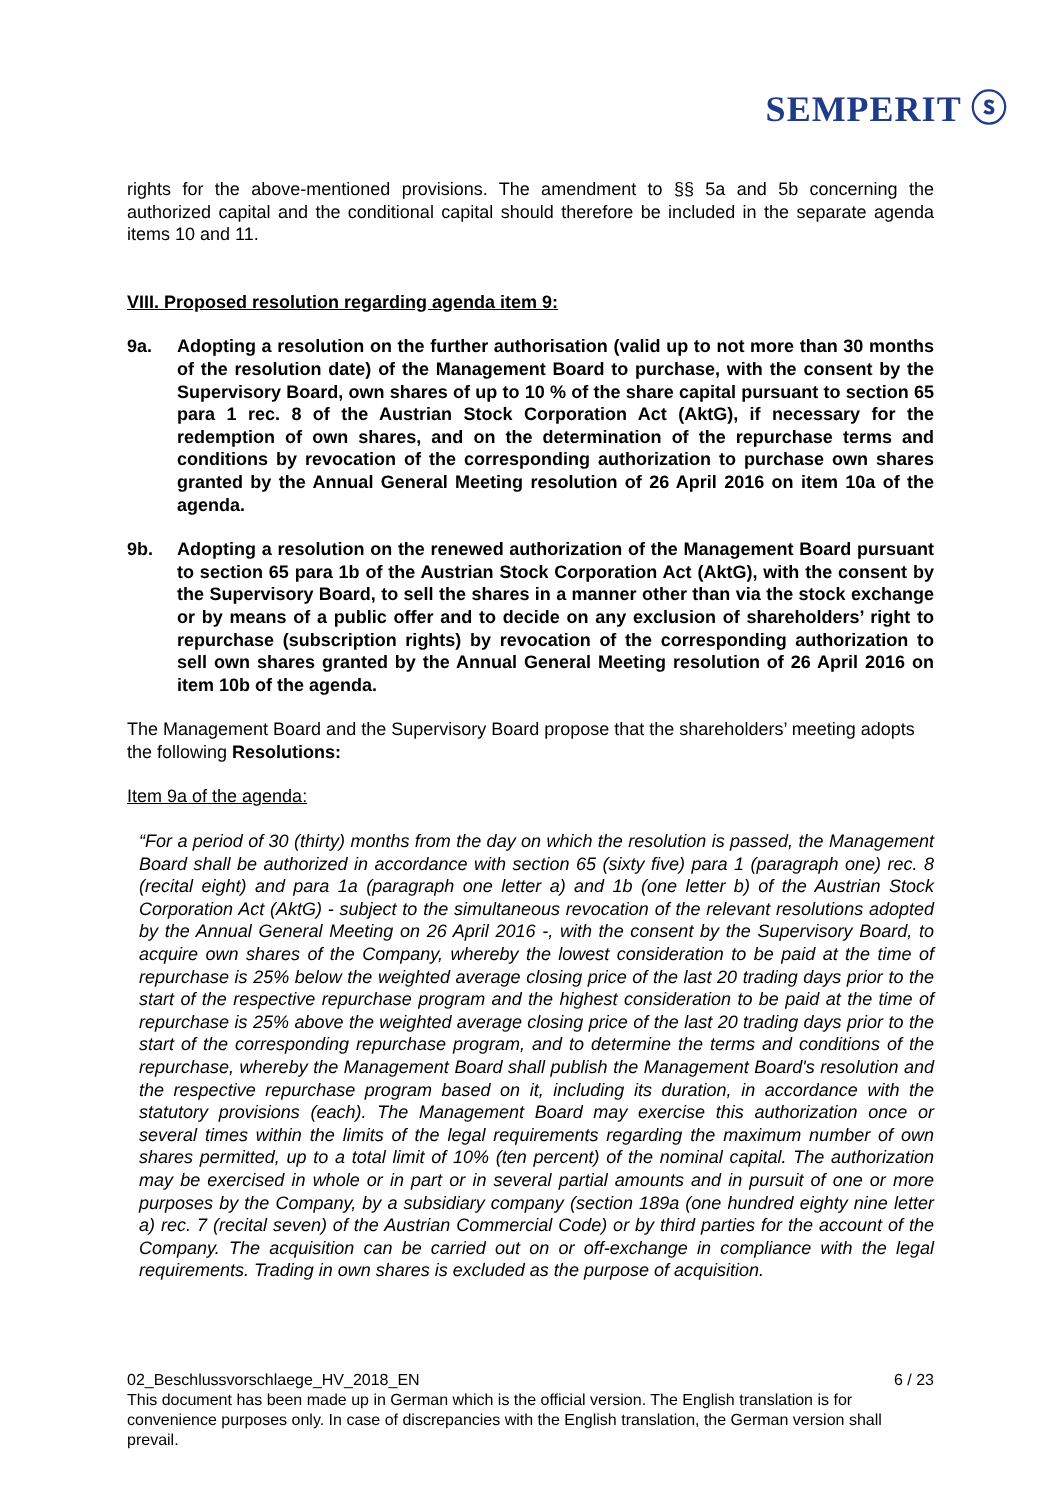SEMPERIT ⓢ
rights for the above-mentioned provisions. The amendment to §§ 5a and 5b concerning the authorized capital and the conditional capital should therefore be included in the separate agenda items 10 and 11.
VIII. Proposed resolution regarding agenda item 9:
9a. Adopting a resolution on the further authorisation (valid up to not more than 30 months of the resolution date) of the Management Board to purchase, with the consent by the Supervisory Board, own shares of up to 10 % of the share capital pursuant to section 65 para 1 rec. 8 of the Austrian Stock Corporation Act (AktG), if necessary for the redemption of own shares, and on the determination of the repurchase terms and conditions by revocation of the corresponding authorization to purchase own shares granted by the Annual General Meeting resolution of 26 April 2016 on item 10a of the agenda.
9b. Adopting a resolution on the renewed authorization of the Management Board pursuant to section 65 para 1b of the Austrian Stock Corporation Act (AktG), with the consent by the Supervisory Board, to sell the shares in a manner other than via the stock exchange or by means of a public offer and to decide on any exclusion of shareholders’ right to repurchase (subscription rights) by revocation of the corresponding authorization to sell own shares granted by the Annual General Meeting resolution of 26 April 2016 on item 10b of the agenda.
The Management Board and the Supervisory Board propose that the shareholders’ meeting adopts the following Resolutions:
Item 9a of the agenda:
“For a period of 30 (thirty) months from the day on which the resolution is passed, the Management Board shall be authorized in accordance with section 65 (sixty five) para 1 (paragraph one) rec. 8 (recital eight) and para 1a (paragraph one letter a) and 1b (one letter b) of the Austrian Stock Corporation Act (AktG) - subject to the simultaneous revocation of the relevant resolutions adopted by the Annual General Meeting on 26 April 2016 -, with the consent by the Supervisory Board, to acquire own shares of the Company, whereby the lowest consideration to be paid at the time of repurchase is 25% below the weighted average closing price of the last 20 trading days prior to the start of the respective repurchase program and the highest consideration to be paid at the time of repurchase is 25% above the weighted average closing price of the last 20 trading days prior to the start of the corresponding repurchase program, and to determine the terms and conditions of the repurchase, whereby the Management Board shall publish the Management Board's resolution and the respective repurchase program based on it, including its duration, in accordance with the statutory provisions (each). The Management Board may exercise this authorization once or several times within the limits of the legal requirements regarding the maximum number of own shares permitted, up to a total limit of 10% (ten percent) of the nominal capital. The authorization may be exercised in whole or in part or in several partial amounts and in pursuit of one or more purposes by the Company, by a subsidiary company (section 189a (one hundred eighty nine letter a) rec. 7 (recital seven) of the Austrian Commercial Code) or by third parties for the account of the Company. The acquisition can be carried out on or off-exchange in compliance with the legal requirements. Trading in own shares is excluded as the purpose of acquisition.
02_Beschlussvorschlaege_HV_2018_EN 6 / 23
This document has been made up in German which is the official version. The English translation is for convenience purposes only. In case of discrepancies with the English translation, the German version shall prevail.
┄┄┄┄┄┄┄┄┄┄
- Your task -
Restate only the lines running from the start of the material above through the line containing "VIII. Proposed resolution", ends included. No pictures.

- Output of the exercise -
SEMPERIT ⓢ
rights for the above-mentioned provisions. The amendment to §§ 5a and 5b concerning the authorized capital and the conditional capital should therefore be included in the separate agenda items 10 and 11.
VIII. Proposed resolution regarding agenda item 9:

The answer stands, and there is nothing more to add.